--- Okuma metni ---

##########

İHD: Son 10 yılda zırhlı araç çarpmasıyla 36 yurttaş yaşamını yitirdi

img
DİYARBAKIR - Son 10 yılda zırhlı araç çarpması sonucu yaşanan 63 olayda 36 kişinin yaşamını yitirdiğini açıklayan İHD Diyarbakır Şube Başkanı Abdullah Zeytun, cezasızlığın failleri cesaretlendirdiğini söyledi. 
 
İnsan Hakları Derneği (İHD)  Diyarbakır Şubesi, 2008-2018 yılları arası "Doğu ve Güneydoğu Anadolu Bölgesi Zırhlı Araç Çarpması Sonucu Meydana Gelen Yaşam Hakkı İhlalleri Araştırma Raporu”nu açıkladı. İHD Diyarbakır Şube binasında gerçekleştirilen toplantıda, Diyarbakır Şube Başkanı Abdullah Zeytun, 35 devam eden savaş ve düşük yoğunlukta çatışma halinin gerisinde ağır ve onarımı güç bir toplumsal tahribatın oluştuğuna dikkat çekti. Gayrı resmi rakamlara göre 50 binden fazla insanın yaşamını yitirdiğini ifade eden Zeytun, sivil hayatı ve insanların yaşam haklarını doğrudan ve dolaylı olarak etkisi altına alan ve tehdit eden silahlı çatışma ortamında, insan hakları ihlallerinin meydana geldiğini söyledi.

##########

--- Kayıtlı veriler ---
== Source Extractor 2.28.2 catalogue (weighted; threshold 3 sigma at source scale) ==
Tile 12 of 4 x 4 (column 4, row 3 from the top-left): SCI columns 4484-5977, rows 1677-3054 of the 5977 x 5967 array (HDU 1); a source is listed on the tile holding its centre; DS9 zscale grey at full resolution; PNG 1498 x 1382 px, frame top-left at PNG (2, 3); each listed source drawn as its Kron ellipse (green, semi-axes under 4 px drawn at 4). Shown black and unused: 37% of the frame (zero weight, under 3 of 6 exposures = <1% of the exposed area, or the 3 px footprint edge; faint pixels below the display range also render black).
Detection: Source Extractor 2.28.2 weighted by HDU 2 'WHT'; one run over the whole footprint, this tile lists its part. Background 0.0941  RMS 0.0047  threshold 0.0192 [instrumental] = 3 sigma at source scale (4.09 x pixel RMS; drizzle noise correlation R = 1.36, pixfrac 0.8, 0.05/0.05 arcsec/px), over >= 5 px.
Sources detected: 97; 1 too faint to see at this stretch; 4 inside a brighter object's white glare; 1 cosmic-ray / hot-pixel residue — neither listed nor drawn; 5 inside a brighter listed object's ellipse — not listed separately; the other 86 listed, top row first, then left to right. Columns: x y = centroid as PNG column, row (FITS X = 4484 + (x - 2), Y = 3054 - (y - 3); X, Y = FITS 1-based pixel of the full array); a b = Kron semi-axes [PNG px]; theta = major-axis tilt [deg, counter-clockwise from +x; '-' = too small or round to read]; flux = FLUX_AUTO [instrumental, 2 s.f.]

##########

--- Yapılacaklar ---
**1.** Zırhlı araç çarpmalarıyla ilgili habere göre şu soruları yanıtlayın:
(a) Son 10 yılda kaç zırhlı araç çarpması olayı yaşanmıştır?
(b) Raporun açıklandığı toplantı nerede yapılmıştır?
(c) Gayrı resmi rakamlara göre kaç kişi yaşamını yitirmiştir?
**2.** Zırhlı araç çarpmalarıyla ilgili haberi son cümleden sonra sürdürün.

--- Cevap anahtarı ---
**1.**
(a) 63 olay yaşanmıştır.
(b) Toplantı İHD Diyarbakır Şube binasında yapılmıştır.
(c) 50 binden fazla kişi yaşamını yitirmiştir.

**2.**
 
Çatışmalı ortamın yarattığı ihlallerden birinin de kentlerin yerleşim bölgelerinde “güvenlik” amacıyla bulundurulan askeri veya polisiye zırhlı araçların kullanımı sonucu meydana gelen yaşam hakkı ihlalleri olduğuna vurgu yapan Zeytun, son 10 yılın verilerini derleyerek, ortaya çıkan ihlallerin boyutlarını ve nedenlerini tespit ettiklerini ifade etti.
 
SON 10 YILDA 63 VAKA
 
Son 10 yılda en az 63 zırhlı araç çarpması olayının gerçekleştiğini ifade eden Zeytun, “63 vakanın sonucunda; 16’sı çocuk ve 6’sı kadın olmak üzere toplamda 36 yurttaş hayatını kaybetti. Bu olaylarda yaralanan 85 yurttaştan kimileri ise fiziksel kayıplarla yaşamını sürdürmek durumunda bırakıldı. Meydana gelen ölüm ve yaralanmaların, en çok çocuk ve yaşlı yetişkinleri etkilediği görülüyor” dedi.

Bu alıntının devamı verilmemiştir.